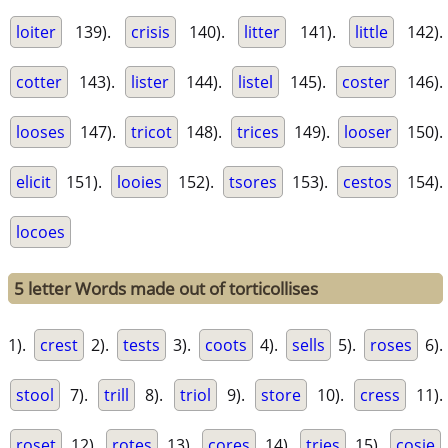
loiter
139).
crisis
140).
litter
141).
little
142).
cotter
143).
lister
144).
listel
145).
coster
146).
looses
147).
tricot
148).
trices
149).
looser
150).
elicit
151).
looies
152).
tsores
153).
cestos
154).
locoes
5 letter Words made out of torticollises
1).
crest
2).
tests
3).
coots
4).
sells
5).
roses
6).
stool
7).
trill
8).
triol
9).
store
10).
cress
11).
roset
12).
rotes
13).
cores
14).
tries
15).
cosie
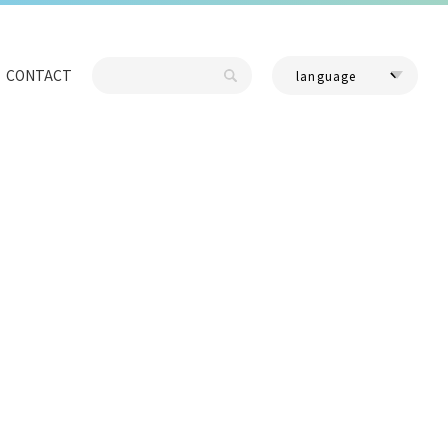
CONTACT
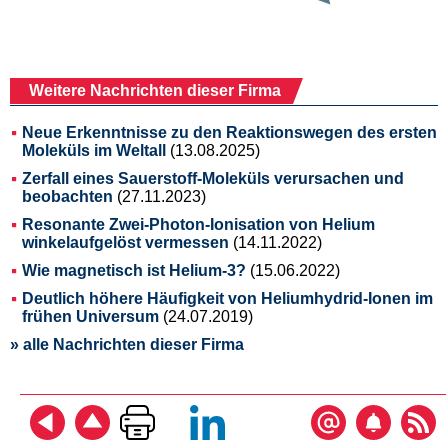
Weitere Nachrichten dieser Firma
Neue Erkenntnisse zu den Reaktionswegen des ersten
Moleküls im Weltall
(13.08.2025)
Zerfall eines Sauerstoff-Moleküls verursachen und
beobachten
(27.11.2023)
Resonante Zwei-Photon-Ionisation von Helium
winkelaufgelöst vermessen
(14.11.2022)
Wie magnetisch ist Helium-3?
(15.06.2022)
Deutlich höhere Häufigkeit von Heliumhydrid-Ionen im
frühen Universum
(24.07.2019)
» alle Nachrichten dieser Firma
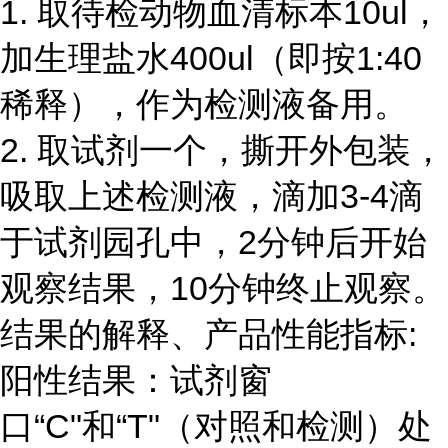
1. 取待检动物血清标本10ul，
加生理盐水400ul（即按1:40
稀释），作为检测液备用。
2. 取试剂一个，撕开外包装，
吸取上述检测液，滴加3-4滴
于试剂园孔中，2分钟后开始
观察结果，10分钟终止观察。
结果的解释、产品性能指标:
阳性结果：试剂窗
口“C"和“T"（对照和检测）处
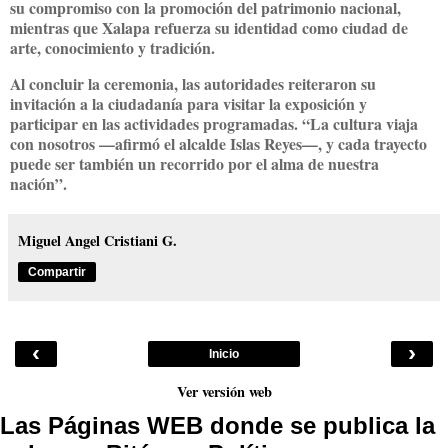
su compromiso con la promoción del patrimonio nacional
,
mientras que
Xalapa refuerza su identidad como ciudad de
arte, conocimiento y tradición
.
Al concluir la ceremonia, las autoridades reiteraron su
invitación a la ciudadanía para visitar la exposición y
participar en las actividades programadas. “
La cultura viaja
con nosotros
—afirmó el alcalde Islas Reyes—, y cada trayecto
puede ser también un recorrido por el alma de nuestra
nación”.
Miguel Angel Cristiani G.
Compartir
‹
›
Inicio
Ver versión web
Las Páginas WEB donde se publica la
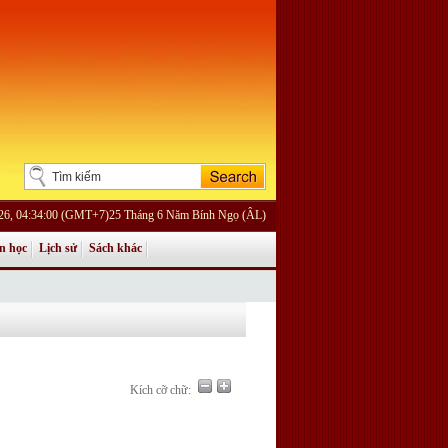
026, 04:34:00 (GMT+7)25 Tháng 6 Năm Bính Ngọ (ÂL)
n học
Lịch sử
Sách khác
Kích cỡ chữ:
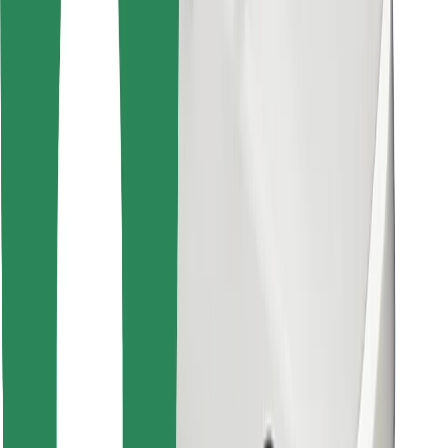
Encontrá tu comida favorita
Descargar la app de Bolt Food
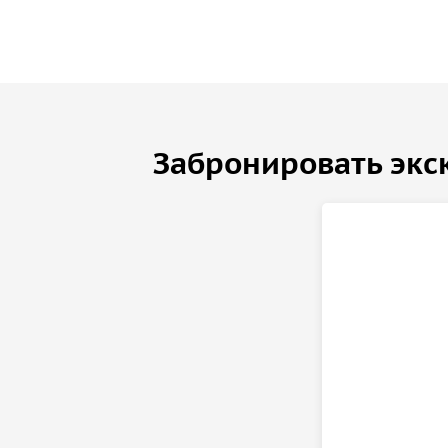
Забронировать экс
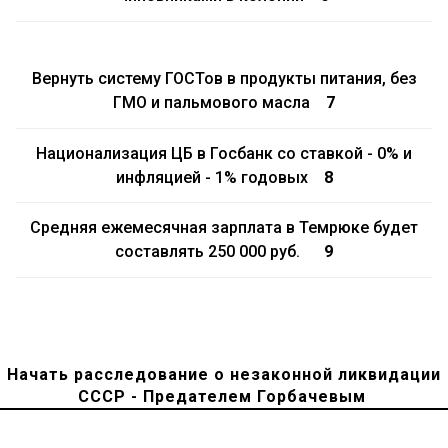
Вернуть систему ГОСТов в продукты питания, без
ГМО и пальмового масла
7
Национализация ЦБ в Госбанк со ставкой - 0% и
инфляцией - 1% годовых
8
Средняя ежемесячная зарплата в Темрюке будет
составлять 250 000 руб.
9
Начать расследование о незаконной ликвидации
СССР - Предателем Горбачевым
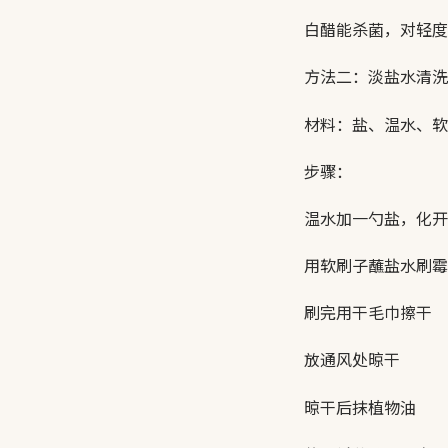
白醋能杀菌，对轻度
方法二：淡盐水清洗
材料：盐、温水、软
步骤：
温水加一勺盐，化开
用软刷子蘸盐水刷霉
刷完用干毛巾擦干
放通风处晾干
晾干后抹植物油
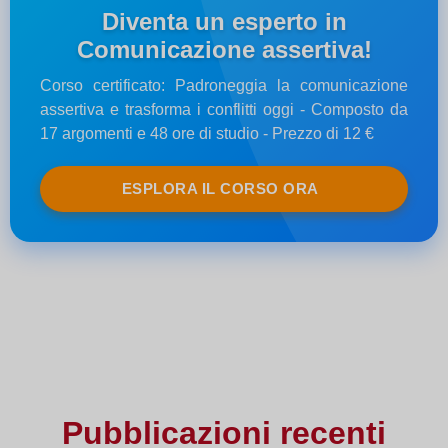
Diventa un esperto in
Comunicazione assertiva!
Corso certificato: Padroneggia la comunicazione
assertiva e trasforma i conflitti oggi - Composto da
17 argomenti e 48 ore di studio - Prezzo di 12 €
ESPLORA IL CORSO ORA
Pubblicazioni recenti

──────

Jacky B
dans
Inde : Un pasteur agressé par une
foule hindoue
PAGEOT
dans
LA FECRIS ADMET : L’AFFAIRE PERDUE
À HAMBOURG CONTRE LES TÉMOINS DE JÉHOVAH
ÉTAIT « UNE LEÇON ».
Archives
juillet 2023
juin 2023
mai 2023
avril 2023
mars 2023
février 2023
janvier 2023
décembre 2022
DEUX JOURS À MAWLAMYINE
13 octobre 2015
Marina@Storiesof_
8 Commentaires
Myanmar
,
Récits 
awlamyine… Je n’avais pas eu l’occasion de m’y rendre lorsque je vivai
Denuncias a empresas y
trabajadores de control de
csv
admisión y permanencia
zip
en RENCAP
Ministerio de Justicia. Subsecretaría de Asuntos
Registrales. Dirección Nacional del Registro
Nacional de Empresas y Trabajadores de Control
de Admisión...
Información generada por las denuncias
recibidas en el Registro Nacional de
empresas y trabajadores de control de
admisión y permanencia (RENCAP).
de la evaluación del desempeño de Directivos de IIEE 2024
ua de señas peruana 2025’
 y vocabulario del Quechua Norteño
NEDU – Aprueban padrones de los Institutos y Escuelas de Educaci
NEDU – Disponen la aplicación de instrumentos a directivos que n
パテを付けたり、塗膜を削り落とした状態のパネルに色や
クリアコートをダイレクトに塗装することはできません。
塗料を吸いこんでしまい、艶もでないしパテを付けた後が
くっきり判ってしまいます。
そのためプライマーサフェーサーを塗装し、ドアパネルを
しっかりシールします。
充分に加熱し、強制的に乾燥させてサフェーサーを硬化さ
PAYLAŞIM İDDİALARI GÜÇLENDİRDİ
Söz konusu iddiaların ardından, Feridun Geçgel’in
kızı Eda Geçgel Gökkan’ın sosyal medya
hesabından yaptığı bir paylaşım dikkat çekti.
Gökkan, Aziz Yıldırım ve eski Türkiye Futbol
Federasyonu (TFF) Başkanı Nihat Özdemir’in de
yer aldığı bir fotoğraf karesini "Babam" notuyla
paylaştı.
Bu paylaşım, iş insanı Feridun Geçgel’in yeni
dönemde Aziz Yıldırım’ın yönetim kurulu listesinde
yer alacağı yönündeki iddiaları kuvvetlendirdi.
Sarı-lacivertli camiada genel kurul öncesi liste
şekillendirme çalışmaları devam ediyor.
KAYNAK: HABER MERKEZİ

──────

EXERCISE REQUIREMENTS → With pictures excluded, reproduce exactly the lines above from the one containing "Neue Erkenntnisse zu" down to the one containing "y cada trayecto", those two included.

YOUR SOLUTION →
Neue Erkenntnisse zu den Reaktionswegen des ersten
Moleküls im Weltall
(13.08.2025)
Zerfall eines Sauerstoff-Moleküls verursachen und
beobachten
(27.11.2023)
Resonante Zwei-Photon-Ionisation von Helium
winkelaufgelöst vermessen
(14.11.2022)
Wie magnetisch ist Helium-3?
(15.06.2022)
Deutlich höhere Häufigkeit von Heliumhydrid-Ionen im
frühen Universum
(24.07.2019)
» alle Nachrichten dieser Firma
1. 取待检动物血清标本10ul，
加生理盐水400ul（即按1:40
稀释），作为检测液备用。
2. 取试剂一个，撕开外包装，
吸取上述检测液，滴加3-4滴
于试剂园孔中，2分钟后开始
观察结果，10分钟终止观察。
结果的解释、产品性能指标:
阳性结果：试剂窗
口“C"和“T"（对照和检测）处
su compromiso con la promoción del patrimonio nacional
,
mientras que
Xalapa refuerza su identidad como ciudad de
arte, conocimiento y tradición
.
Al concluir la ceremonia, las autoridades reiteraron su
invitación a la ciudadanía para visitar la exposición y
participar en las actividades programadas. “
La cultura viaja
con nosotros
—afirmó el alcalde Islas Reyes—, y cada trayecto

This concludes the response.